*** Opening Text excerpt ***
I finished up wrapping the last few gifts I’d put together for the children after they went to bed. I put on It’s A Wonderful Life and paid scant attention to the beginning of the film, waiting instead for the better part of the second half. It doesn’t matter how many times I have seen the movie, there’s something deeply touching about the message that transcends the dated look and feel of it. The campy theatrics of Jimmy Stewart camouflage the sweet and stinging rebuke of Clarence when he demonstrates what life would look like in Bedford Falls if he hadn’t been there and each scene of a world altered into a nightmare echoed the theme of A Christmas Carol. As I finished up the last couple of presents — running out of tape as I have done countless times before and relying on ribbon to secure the wrapping — I paused to watch a single scene. George Bailey, unable to find the money lost by his absent minded uncle, returns to his home on Christmas Eve. His wife is busy with the preparations for their dinner, his daughter practices piano in the living room while his youngest son drapes tinsel on George’s heavy head. The sounds of a loving family, rather than fortifying George, bring up a deep well of sadness within him, the turmoil of the world brought home to the only sanctuary a man ever has. His sadness is suddenly perceived by Mary his wife and in an explosive moment he turns on the ones he loves the most leaving them crushed and speechless. This single scene had always touched me because it shows, Like Scrooge taking back the ring from Belle, that the greatest suffering in our life comes not from outside, but from within, failures of our own making. In that second you can see clearly that the greatest regrets are formed in an instant and often from our concerns about ourselves first, rather than the ones we love the most. The world doesn’t need us, the people we love do. And whatever the world gives to us for good or for bad, none of it is worth the price of missing the love that is given bountifully by the ones we love in return.
*** Closing Text excerpt ***
*** Opening Material shown ***
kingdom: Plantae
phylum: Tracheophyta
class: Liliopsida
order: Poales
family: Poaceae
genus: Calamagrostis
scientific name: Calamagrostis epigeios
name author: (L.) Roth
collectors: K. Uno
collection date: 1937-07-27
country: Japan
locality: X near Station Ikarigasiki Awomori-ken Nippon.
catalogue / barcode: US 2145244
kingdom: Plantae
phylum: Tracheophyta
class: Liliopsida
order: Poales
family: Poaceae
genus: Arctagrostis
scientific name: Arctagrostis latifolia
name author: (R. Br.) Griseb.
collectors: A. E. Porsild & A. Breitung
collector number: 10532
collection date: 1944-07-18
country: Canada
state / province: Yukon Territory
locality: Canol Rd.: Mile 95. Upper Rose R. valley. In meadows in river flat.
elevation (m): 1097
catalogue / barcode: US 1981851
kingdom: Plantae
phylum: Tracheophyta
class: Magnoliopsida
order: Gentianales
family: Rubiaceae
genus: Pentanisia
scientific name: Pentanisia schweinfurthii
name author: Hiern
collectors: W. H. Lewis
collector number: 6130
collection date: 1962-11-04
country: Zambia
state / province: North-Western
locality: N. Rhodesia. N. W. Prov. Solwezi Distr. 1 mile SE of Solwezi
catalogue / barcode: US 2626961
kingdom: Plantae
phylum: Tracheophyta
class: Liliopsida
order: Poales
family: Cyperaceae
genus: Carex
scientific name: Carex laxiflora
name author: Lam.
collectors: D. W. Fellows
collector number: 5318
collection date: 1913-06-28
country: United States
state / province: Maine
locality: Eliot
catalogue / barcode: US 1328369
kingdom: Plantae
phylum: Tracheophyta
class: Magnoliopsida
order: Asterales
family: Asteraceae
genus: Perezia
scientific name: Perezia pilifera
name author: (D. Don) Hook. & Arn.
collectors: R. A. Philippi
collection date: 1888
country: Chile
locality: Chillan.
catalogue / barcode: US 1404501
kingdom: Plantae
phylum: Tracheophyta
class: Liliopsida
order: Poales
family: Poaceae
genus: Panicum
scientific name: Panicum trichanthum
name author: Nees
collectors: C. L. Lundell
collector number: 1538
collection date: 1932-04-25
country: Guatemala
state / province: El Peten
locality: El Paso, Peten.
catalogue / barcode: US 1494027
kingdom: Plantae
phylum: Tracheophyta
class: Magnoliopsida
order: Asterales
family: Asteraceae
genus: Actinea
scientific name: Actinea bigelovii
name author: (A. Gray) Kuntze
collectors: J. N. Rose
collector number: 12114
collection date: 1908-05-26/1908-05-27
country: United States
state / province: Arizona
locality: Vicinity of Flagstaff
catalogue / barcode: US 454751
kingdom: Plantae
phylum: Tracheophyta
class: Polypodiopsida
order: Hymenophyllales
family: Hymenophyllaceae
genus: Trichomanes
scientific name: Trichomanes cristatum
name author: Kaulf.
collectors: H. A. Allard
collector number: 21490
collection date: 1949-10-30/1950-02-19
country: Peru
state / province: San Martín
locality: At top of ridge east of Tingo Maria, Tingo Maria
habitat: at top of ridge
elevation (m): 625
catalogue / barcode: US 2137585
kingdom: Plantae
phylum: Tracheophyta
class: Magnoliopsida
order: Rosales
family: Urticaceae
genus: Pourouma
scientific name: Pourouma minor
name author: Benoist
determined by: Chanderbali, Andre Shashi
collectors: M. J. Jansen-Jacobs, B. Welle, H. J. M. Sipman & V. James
*** Closing Material shown ***
Task instructions:
Could you write the next part of the essay about watching It's A Wonderful Life while wrapping gifts, picking up right after its last sentence? These lines are separate material and have nothing to do with the essay.

Response:
A lot of the world today looks like Potterville to me. I wish, like George Bailey must have, that I could change things back, but unlike a character in a movie I don’t have that kind of magical power. Scrooge was able to make things right, Clarence to give George his life back, but the rest of us have got to live with what we have and simply make the best of it. We recreate the best things of our early life with our children if we are lucky enough to have them, and we reach out tenderly, if we’re wise enough, to the hands that reach out toward us. I have done the same kind of things that both Ebeneezer and George chose to do in their weakness and self-indulgence and it brought me the same kind of empty despair. I understand how easy it is to give in to that in a world that eats our tears, but that is always a choice that we make and one that we can choose not to if we listen to our inner voice. Nothing is going to alter the path that we are on but for the way we walk upon it. Tread lightly, follow the dips and curves of the road in darkness when you are lost, but never forget that every decision you make leads not only to a grave but to that brightly lit future filled with loving moments that transcend time itself.

And never forget that despite it all, it is a wonderful life.